_TASK DESCRIPTION_: Look for "down" in each line of the records, and copy the lines that have it.

_WORKING DATA_:

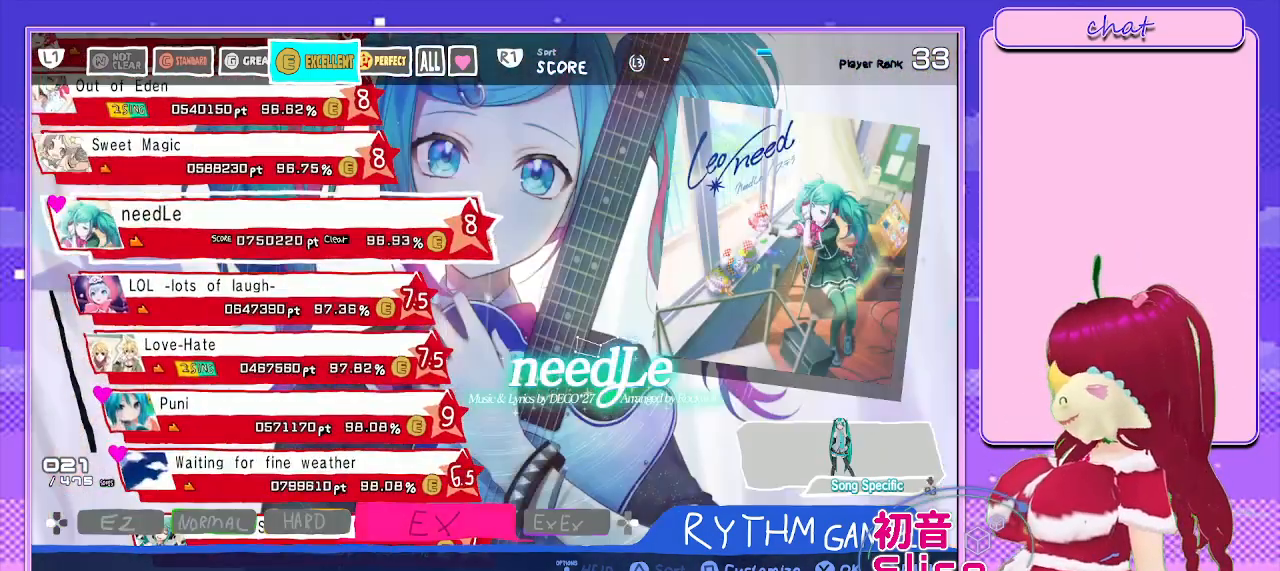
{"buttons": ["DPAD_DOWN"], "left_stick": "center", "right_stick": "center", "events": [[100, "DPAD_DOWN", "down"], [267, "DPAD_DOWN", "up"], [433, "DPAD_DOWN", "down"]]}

* * *

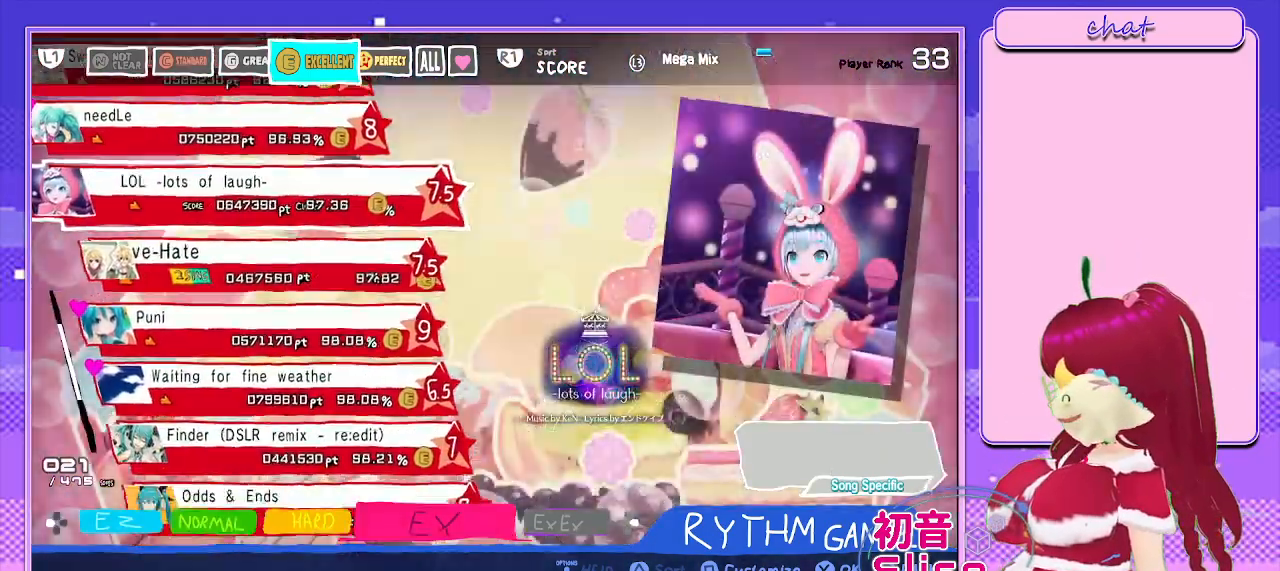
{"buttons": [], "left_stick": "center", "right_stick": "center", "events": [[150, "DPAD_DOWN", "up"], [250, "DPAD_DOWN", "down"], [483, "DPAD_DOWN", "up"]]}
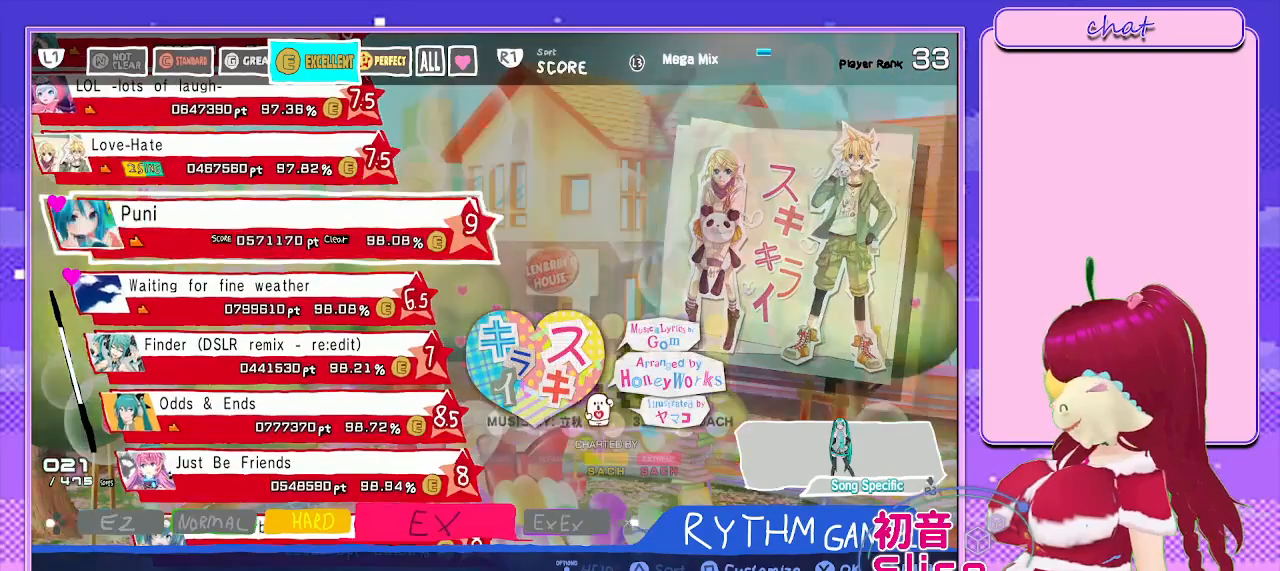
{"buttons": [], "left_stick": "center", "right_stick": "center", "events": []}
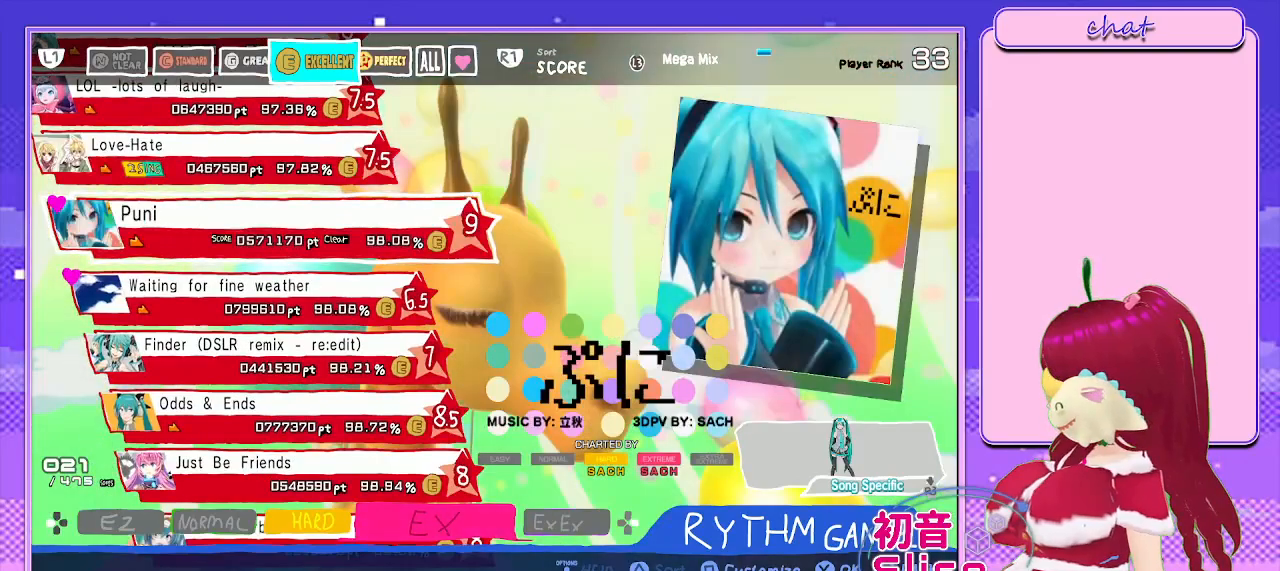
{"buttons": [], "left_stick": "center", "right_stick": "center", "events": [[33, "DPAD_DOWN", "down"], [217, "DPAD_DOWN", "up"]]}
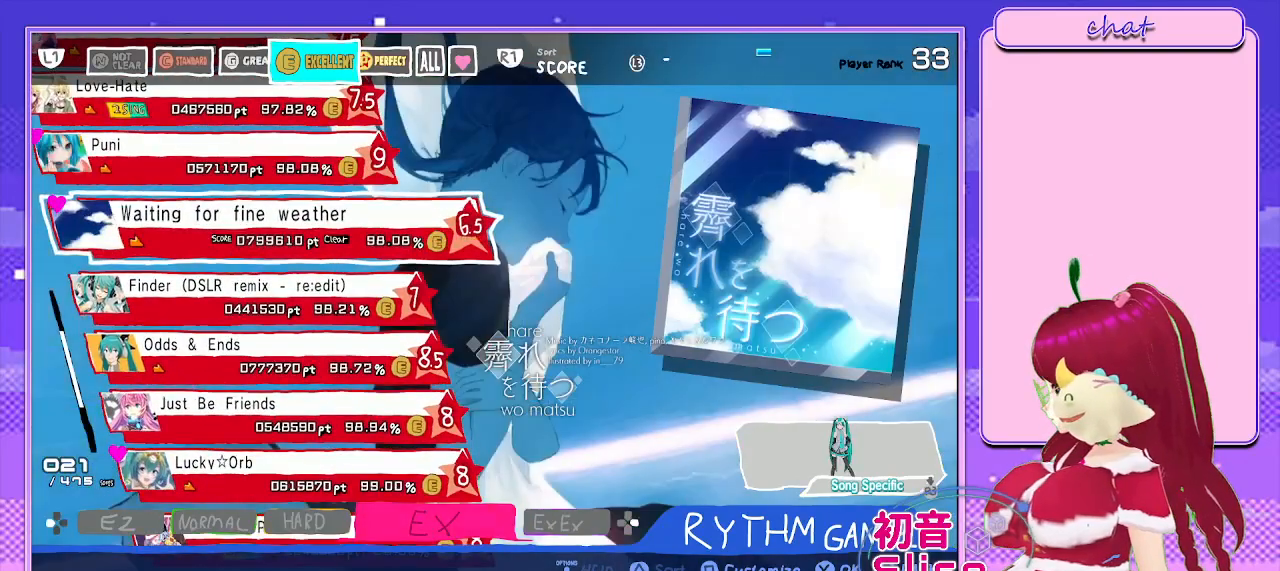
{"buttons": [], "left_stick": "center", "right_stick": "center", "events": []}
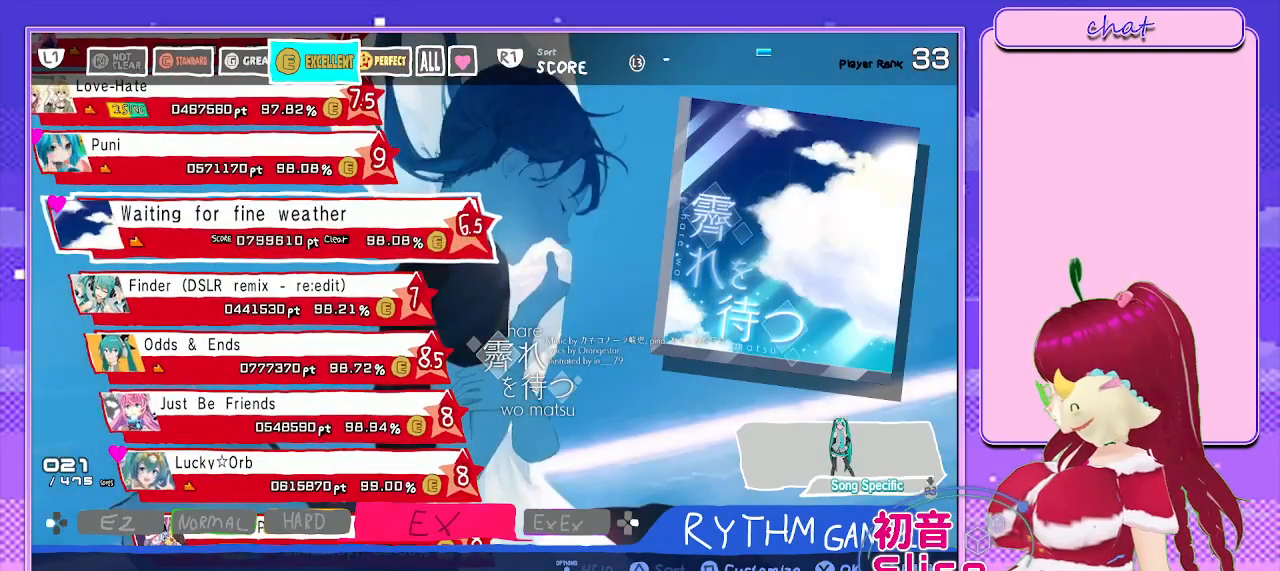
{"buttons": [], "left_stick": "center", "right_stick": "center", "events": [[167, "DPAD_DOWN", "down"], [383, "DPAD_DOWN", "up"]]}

...

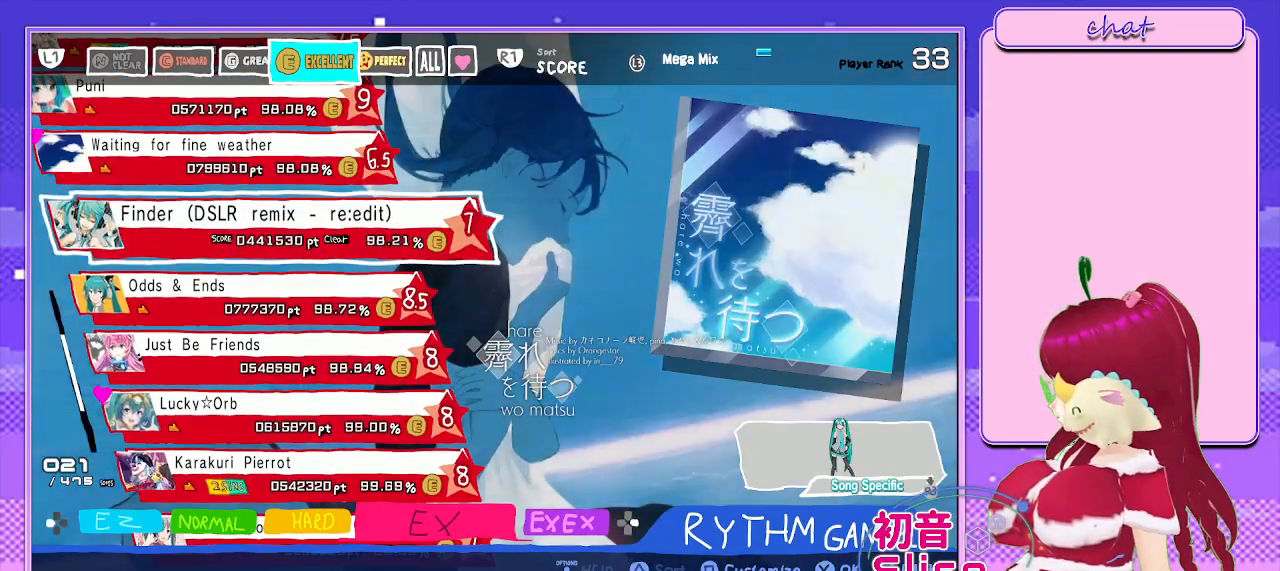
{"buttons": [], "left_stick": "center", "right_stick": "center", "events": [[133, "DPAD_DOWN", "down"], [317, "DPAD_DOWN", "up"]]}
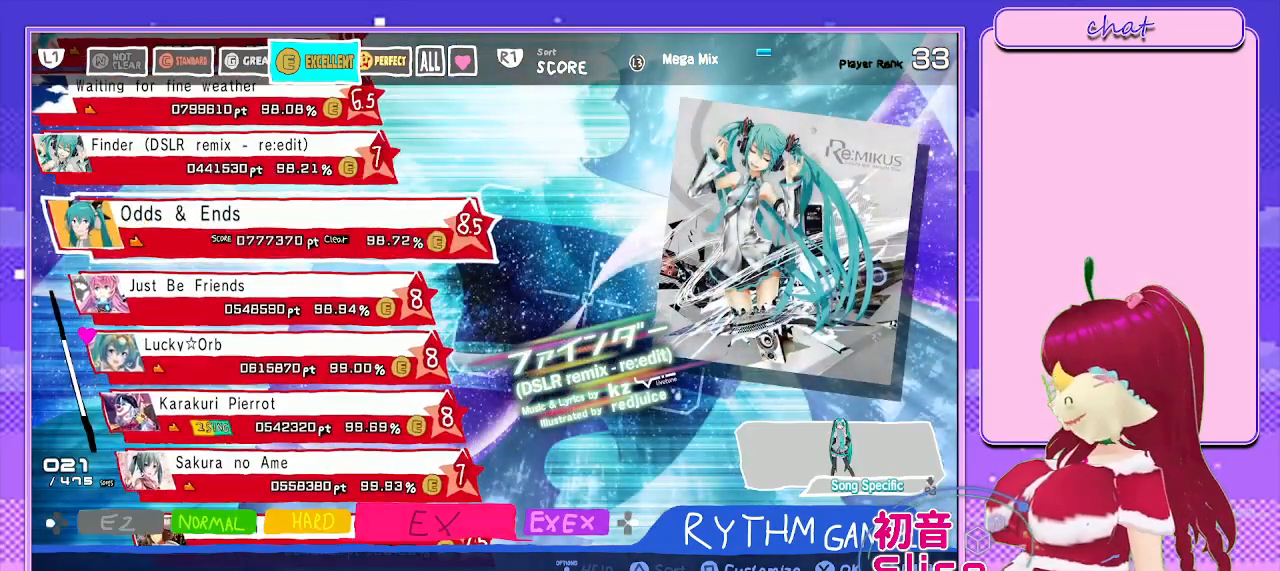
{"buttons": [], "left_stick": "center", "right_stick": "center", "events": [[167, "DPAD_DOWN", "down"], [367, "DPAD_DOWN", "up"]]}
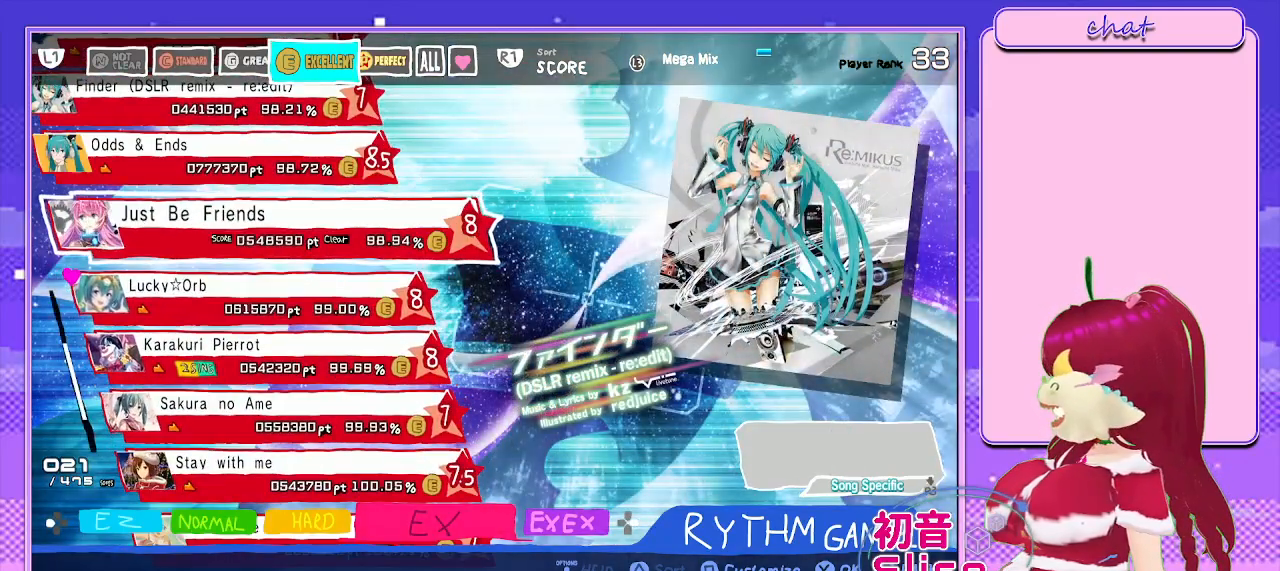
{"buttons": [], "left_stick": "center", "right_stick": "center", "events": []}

_EXPECTED ANSWER_:
{"buttons": ["DPAD_DOWN"], "left_stick": "center", "right_stick": "center", "events": [[100, "DPAD_DOWN", "down"], [267, "DPAD_DOWN", "up"], [433, "DPAD_DOWN", "down"]]}
{"buttons": [], "left_stick": "center", "right_stick": "center", "events": [[150, "DPAD_DOWN", "up"], [250, "DPAD_DOWN", "down"], [483, "DPAD_DOWN", "up"]]}
{"buttons": [], "left_stick": "center", "right_stick": "center", "events": [[33, "DPAD_DOWN", "down"], [217, "DPAD_DOWN", "up"]]}
{"buttons": [], "left_stick": "center", "right_stick": "center", "events": [[167, "DPAD_DOWN", "down"], [383, "DPAD_DOWN", "up"]]}
{"buttons": [], "left_stick": "center", "right_stick": "center", "events": [[133, "DPAD_DOWN", "down"], [317, "DPAD_DOWN", "up"]]}
{"buttons": [], "left_stick": "center", "right_stick": "center", "events": [[167, "DPAD_DOWN", "down"], [367, "DPAD_DOWN", "up"]]}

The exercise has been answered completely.